21 de enero de 2013

El chirrido del carrusel y la lengua pintada de chocolate

ya no soy esa niña que pasaba un exceso de tiempo en los columpios y comía chocolate en polvo
Por Jeanneiris Rivera

La etapa de la niñez es un tiempo dulce donde hay gran inocencia e imaginación.  Al crecer se olvidan muchos detalles de la infancia, pero hay momentos o características que permanecen en nuestra memoria como si fuesen incrustados en ella. Por ejemplo, me acuerdo cómo lucía la casa de mi abuela y cuántas campanillas de vientos tenía colgando del techo y en los alrededores de la casa. También me acuerdo de su jardín con girasoles que eran más altos que yo (en ese tiempo) o cuando me recogía en la escuela todas las tardes.

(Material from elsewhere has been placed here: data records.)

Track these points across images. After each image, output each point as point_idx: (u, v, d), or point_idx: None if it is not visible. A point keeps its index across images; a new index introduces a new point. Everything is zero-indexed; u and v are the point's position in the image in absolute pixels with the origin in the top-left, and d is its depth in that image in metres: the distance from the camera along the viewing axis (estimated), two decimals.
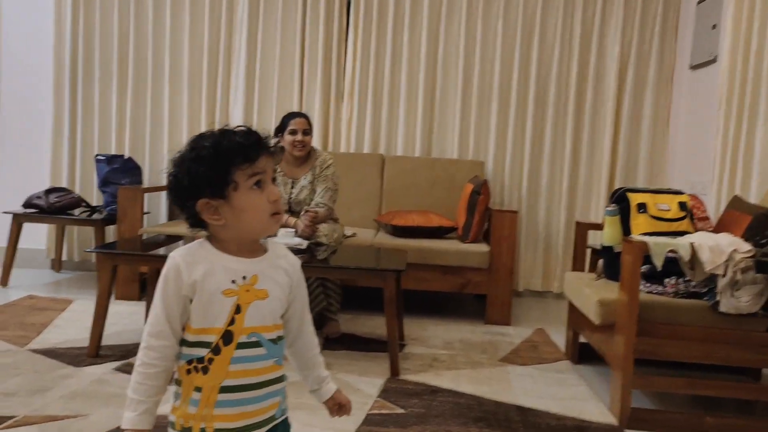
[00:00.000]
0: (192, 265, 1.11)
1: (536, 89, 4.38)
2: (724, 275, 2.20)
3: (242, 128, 1.13)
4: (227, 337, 1.10)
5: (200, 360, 1.10)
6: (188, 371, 1.11)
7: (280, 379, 1.16)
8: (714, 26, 3.87)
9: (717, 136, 3.35)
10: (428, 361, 2.88)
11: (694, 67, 4.14)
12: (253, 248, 1.17)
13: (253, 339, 1.12)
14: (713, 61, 3.87)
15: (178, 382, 1.13)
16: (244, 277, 1.12)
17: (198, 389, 1.10)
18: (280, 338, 1.17)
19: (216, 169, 1.08)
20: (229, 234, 1.13)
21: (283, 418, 1.18)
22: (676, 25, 4.38)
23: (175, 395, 1.13)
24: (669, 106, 4.42)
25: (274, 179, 1.17)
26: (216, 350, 1.10)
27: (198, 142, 1.12)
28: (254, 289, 1.13)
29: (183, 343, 1.12)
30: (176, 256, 1.11)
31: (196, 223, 1.13)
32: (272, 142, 1.17)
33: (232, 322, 1.10)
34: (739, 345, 2.25)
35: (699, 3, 4.13)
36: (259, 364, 1.12)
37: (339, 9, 4.41)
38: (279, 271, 1.18)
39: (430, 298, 4.30)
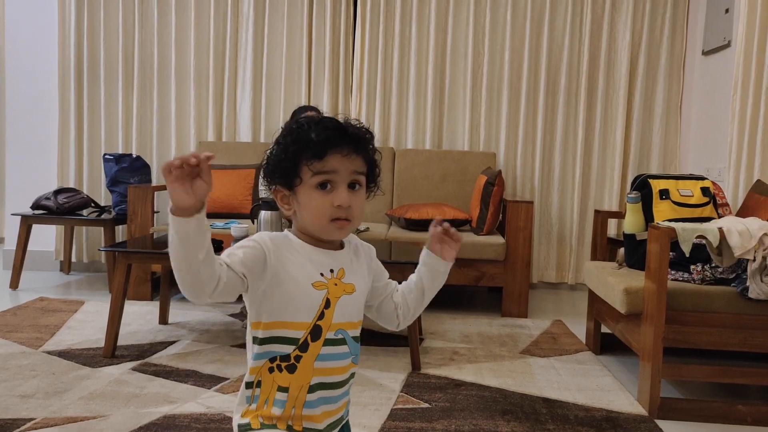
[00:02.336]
0: (279, 249, 1.04)
1: (547, 78, 4.33)
2: (753, 260, 2.15)
3: (326, 121, 1.05)
4: (316, 332, 1.04)
5: (285, 357, 1.04)
6: (271, 369, 1.04)
7: (353, 377, 1.12)
8: (727, 10, 3.82)
9: (732, 122, 3.30)
10: (448, 355, 2.84)
11: (707, 53, 4.09)
12: (334, 240, 1.11)
13: (339, 336, 1.06)
14: (726, 45, 3.82)
15: (252, 384, 1.06)
16: (331, 270, 1.07)
17: (284, 389, 1.04)
18: (360, 335, 1.13)
19: (288, 159, 1.04)
20: (300, 225, 1.08)
21: (348, 416, 1.16)
22: (687, 11, 4.33)
23: (248, 399, 1.07)
24: (681, 93, 4.38)
25: (358, 183, 1.07)
26: (304, 347, 1.04)
27: (289, 125, 1.07)
28: (342, 283, 1.08)
29: (265, 341, 1.04)
30: (264, 234, 1.05)
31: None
32: (366, 141, 1.06)
33: (321, 316, 1.04)
34: None
35: None
36: (342, 363, 1.07)
37: (346, 2, 4.37)
38: (362, 263, 1.14)
39: (445, 292, 4.26)
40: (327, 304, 1.05)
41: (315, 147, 1.02)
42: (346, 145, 1.04)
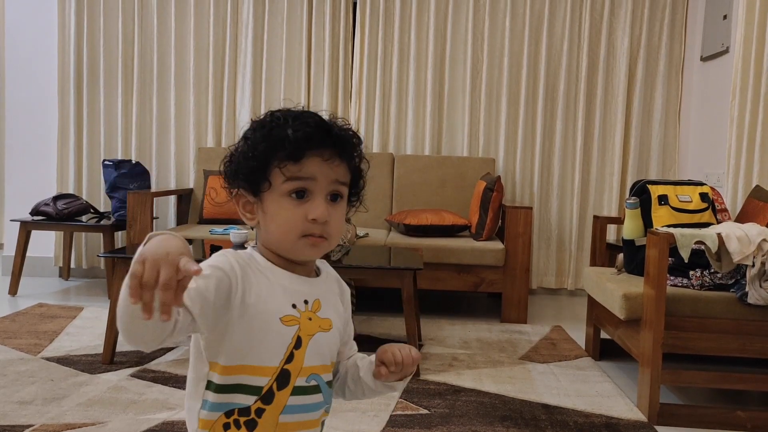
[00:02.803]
0: (246, 274, 0.85)
1: (546, 84, 4.34)
2: (752, 266, 2.15)
3: (307, 115, 0.88)
4: (283, 378, 0.85)
5: (244, 411, 0.84)
6: (226, 426, 0.84)
7: (323, 428, 0.94)
8: (725, 17, 3.83)
9: (731, 127, 3.31)
10: (448, 361, 2.84)
11: (705, 59, 4.10)
12: (308, 265, 0.93)
13: (312, 383, 0.88)
14: (725, 51, 3.83)
15: None
16: (305, 302, 0.88)
17: None
18: (332, 380, 0.95)
19: (256, 158, 0.86)
20: (265, 239, 0.90)
21: None
22: (685, 17, 4.35)
23: None
24: (680, 99, 4.39)
25: (339, 195, 0.90)
26: (267, 397, 0.84)
27: (258, 121, 0.90)
28: (317, 317, 0.89)
29: (224, 389, 0.84)
30: (228, 254, 0.86)
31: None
32: (353, 144, 0.89)
33: (290, 358, 0.85)
34: None
35: None
36: (313, 415, 0.89)
37: (345, 8, 4.38)
38: (336, 296, 0.96)
39: (445, 298, 4.26)
40: (298, 343, 0.86)
41: (291, 146, 0.84)
42: (329, 148, 0.87)
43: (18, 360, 2.65)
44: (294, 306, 0.87)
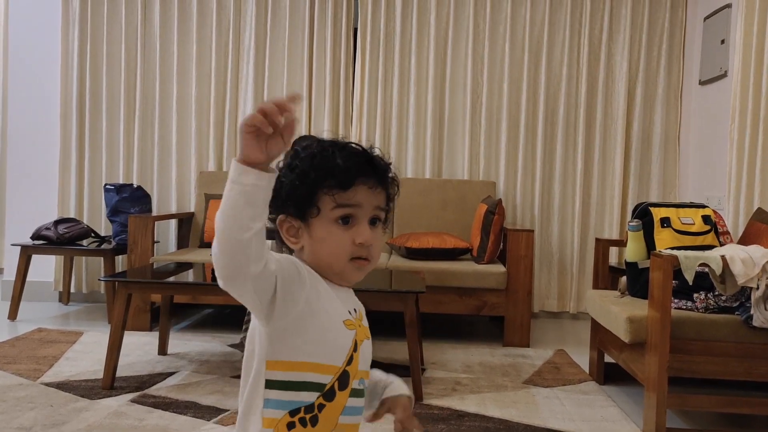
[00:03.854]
0: (312, 275, 0.90)
1: (545, 109, 4.36)
2: (757, 288, 2.15)
3: (353, 147, 0.94)
4: (344, 379, 0.90)
5: (309, 408, 0.88)
6: (291, 425, 0.88)
7: None
8: (723, 41, 3.87)
9: (731, 150, 3.32)
10: (451, 385, 2.81)
11: (704, 83, 4.13)
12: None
13: (361, 386, 0.93)
14: (723, 75, 3.86)
15: None
16: (354, 310, 0.95)
17: None
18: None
19: (302, 185, 0.91)
20: (310, 261, 0.94)
21: None
22: (683, 42, 4.39)
23: None
24: (679, 122, 4.41)
25: (378, 219, 0.96)
26: (329, 395, 0.88)
27: (302, 149, 0.94)
28: (363, 325, 0.95)
29: (289, 386, 0.88)
30: (293, 257, 0.92)
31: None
32: (390, 173, 0.96)
33: (350, 360, 0.91)
34: None
35: (706, 19, 4.14)
36: (359, 419, 0.93)
37: (346, 33, 4.42)
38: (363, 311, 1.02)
39: (447, 321, 4.24)
40: (355, 346, 0.92)
41: (341, 175, 0.91)
42: (373, 177, 0.93)
43: (17, 385, 2.62)
44: (350, 312, 0.94)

No tengo muchos recuerdos detallados, pero sí algunos de mi año preescolar. Durante ese tiempo mis padres me llevaban a un cuido en el Barrio Candelaria.  Después de terminar el cuido, mi abuela me buscaba y solíamos quedarnos en el patio de la escuela.  Cuando ya todos los niños se habían marchado, yo permanecía dando vueltas en el carrusel. Era un pequeño carrusel de cuatro caballos y cada uno era de un color distinto: verde, rosado, azul y amarillo.  El carrusel era viejo. Mi abuela era quien lo impulsaba para poder moverlo y todavía recuerdo el chirrido irritante que hacia con cada vuelta.  Aun con los colores gastados y el chirrido, podía quedarme la tarde dando vueltas sin cesar en esos caballos falsos.  

También estaban los columpios sujetados a un tubo con una cadena, con asientos negros y flexibles que al sentarse creaban una “u”. Me gustaba sentarme en los columpios e impulsarme cada vez más alto, mirando al cielo como si estuviera dirigiéndome hacia él. Estar sentada allí era lo más similar a volar. Después de tanto juguetear en los columpios y en el carrusel, mi abuela decía que era hora de irnos para la casa, el lugar donde inició mi gusto por el chocolate.

Al llegar a la casa, ella me preparaba un vaso de leche con chocolate. Caliente o frío, yo me lo bebía con gusto, pero regularmente lo tomaba en un vaso frío. Era mi bebida de cada tarde. Su sabor era adictivo, mi abuela lo preparaba justo para mi paladar, tenía suficiente chocolate y sabor dulce.  La lata del chocolate en polvo tenía un diseño distintivo que podía localizar rápidamente. Kresto decía la lata color blanco, tenía una tapa color amarillo big bird y una etiqueta azul con niños alrededor. Los niños lucían uniformes deportivos y estaban muy sonrientes al tomar el vaso del chocolate. Cada vez que abría la lata me daba un olor tan delicioso que solía tomar una cuchara y comerme el polvo que después dejaría mi lengua pintada. Qué rico era ser niño.
 
En la niñez todo parecía ser tan simple y despreocupante. Hoy ya no soy esa niña que pasaba un exceso de tiempo en los columpios y comía chocolate en polvo.  Ahora paso mi tiempo en la universidad y en el trabajo.  Pero, de vez en cuando, recordar algunos de los momentos de mi infancia brinda una sonrisa a mi cara.